Written request = Render the items from the line containing "pose: elev=50.2 azim=20.1" through the line containing "Dot at: (343, 140)" as a numbered list, with no blank lines. List only those lines.

Material for this exercise =
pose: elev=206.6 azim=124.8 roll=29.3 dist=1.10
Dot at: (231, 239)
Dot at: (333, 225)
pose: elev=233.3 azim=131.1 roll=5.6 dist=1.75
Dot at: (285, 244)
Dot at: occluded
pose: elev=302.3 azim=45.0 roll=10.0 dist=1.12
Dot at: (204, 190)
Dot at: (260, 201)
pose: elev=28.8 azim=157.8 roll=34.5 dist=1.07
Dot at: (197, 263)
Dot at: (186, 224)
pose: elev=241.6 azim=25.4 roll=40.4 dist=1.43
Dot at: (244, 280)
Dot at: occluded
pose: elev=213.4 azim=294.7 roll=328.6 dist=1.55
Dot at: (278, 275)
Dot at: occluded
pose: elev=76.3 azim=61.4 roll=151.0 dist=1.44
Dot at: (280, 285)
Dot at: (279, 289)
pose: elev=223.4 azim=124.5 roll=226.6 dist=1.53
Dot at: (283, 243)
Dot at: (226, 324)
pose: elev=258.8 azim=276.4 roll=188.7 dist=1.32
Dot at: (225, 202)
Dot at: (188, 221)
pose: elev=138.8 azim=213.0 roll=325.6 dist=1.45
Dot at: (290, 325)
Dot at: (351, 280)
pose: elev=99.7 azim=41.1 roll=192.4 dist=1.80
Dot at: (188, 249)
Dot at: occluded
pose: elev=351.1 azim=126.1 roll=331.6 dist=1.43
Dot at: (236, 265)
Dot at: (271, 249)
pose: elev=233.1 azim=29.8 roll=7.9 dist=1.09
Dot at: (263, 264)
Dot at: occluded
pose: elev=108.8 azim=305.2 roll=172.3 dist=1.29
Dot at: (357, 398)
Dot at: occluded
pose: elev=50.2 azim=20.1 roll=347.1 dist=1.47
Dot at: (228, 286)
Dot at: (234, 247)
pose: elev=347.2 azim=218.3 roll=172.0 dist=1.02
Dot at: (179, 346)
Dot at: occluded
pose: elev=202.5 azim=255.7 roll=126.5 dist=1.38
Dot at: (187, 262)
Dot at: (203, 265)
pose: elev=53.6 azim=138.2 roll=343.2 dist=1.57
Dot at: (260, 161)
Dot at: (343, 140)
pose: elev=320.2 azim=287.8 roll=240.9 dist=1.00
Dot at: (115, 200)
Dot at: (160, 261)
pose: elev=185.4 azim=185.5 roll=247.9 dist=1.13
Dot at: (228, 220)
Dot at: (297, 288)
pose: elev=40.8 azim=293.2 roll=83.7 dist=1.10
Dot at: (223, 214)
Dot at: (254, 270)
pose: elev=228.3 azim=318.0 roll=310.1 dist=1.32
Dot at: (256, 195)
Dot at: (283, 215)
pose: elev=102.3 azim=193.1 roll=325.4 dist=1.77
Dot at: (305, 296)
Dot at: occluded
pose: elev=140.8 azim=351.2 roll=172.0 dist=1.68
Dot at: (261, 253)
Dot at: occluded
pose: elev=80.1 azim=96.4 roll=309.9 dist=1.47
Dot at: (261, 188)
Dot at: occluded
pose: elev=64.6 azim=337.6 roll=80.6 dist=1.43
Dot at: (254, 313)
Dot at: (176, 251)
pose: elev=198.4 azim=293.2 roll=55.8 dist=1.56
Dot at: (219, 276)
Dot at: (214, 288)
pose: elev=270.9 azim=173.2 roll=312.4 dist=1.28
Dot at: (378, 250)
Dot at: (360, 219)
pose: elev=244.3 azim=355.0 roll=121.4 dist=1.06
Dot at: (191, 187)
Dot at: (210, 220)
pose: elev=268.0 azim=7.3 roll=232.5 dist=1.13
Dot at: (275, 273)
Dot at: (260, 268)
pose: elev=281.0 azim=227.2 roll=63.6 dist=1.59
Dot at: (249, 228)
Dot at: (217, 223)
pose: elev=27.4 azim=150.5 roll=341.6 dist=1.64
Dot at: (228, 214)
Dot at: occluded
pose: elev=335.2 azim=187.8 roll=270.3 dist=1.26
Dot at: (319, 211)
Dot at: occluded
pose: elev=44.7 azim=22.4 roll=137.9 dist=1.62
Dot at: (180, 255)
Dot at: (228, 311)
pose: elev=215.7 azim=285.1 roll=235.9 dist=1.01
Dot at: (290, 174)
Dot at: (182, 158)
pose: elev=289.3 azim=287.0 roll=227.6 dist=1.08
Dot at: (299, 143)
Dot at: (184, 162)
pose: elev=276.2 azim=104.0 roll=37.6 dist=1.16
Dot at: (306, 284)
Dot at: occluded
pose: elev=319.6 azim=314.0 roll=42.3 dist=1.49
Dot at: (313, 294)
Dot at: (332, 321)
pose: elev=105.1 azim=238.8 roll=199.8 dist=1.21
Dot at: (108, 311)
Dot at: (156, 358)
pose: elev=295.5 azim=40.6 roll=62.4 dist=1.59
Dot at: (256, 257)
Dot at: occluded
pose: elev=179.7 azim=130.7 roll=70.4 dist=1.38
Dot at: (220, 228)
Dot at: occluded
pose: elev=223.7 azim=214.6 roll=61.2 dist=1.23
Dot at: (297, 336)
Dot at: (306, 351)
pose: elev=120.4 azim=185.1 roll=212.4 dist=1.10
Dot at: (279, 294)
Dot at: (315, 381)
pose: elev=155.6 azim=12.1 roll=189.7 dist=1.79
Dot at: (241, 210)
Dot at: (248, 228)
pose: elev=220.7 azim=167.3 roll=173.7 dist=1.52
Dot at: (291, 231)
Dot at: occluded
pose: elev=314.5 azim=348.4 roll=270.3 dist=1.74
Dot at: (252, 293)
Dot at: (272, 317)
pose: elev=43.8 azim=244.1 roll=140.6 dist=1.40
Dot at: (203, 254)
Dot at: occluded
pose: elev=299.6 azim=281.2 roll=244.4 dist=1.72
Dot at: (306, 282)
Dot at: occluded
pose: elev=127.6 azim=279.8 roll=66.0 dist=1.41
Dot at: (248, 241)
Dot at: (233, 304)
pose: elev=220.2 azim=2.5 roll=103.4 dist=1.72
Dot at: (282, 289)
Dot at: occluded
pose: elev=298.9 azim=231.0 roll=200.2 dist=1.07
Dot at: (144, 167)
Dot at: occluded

Expected answer =
1. pose: elev=50.2 azim=20.1 roll=347.1 dist=1.47
2. Dot at: (228, 286)
3. Dot at: (234, 247)
4. pose: elev=347.2 azim=218.3 roll=172.0 dist=1.02
5. Dot at: (179, 346)
6. Dot at: occluded
7. pose: elev=202.5 azim=255.7 roll=126.5 dist=1.38
8. Dot at: (187, 262)
9. Dot at: (203, 265)
10. pose: elev=53.6 azim=138.2 roll=343.2 dist=1.57
11. Dot at: (260, 161)
12. Dot at: (343, 140)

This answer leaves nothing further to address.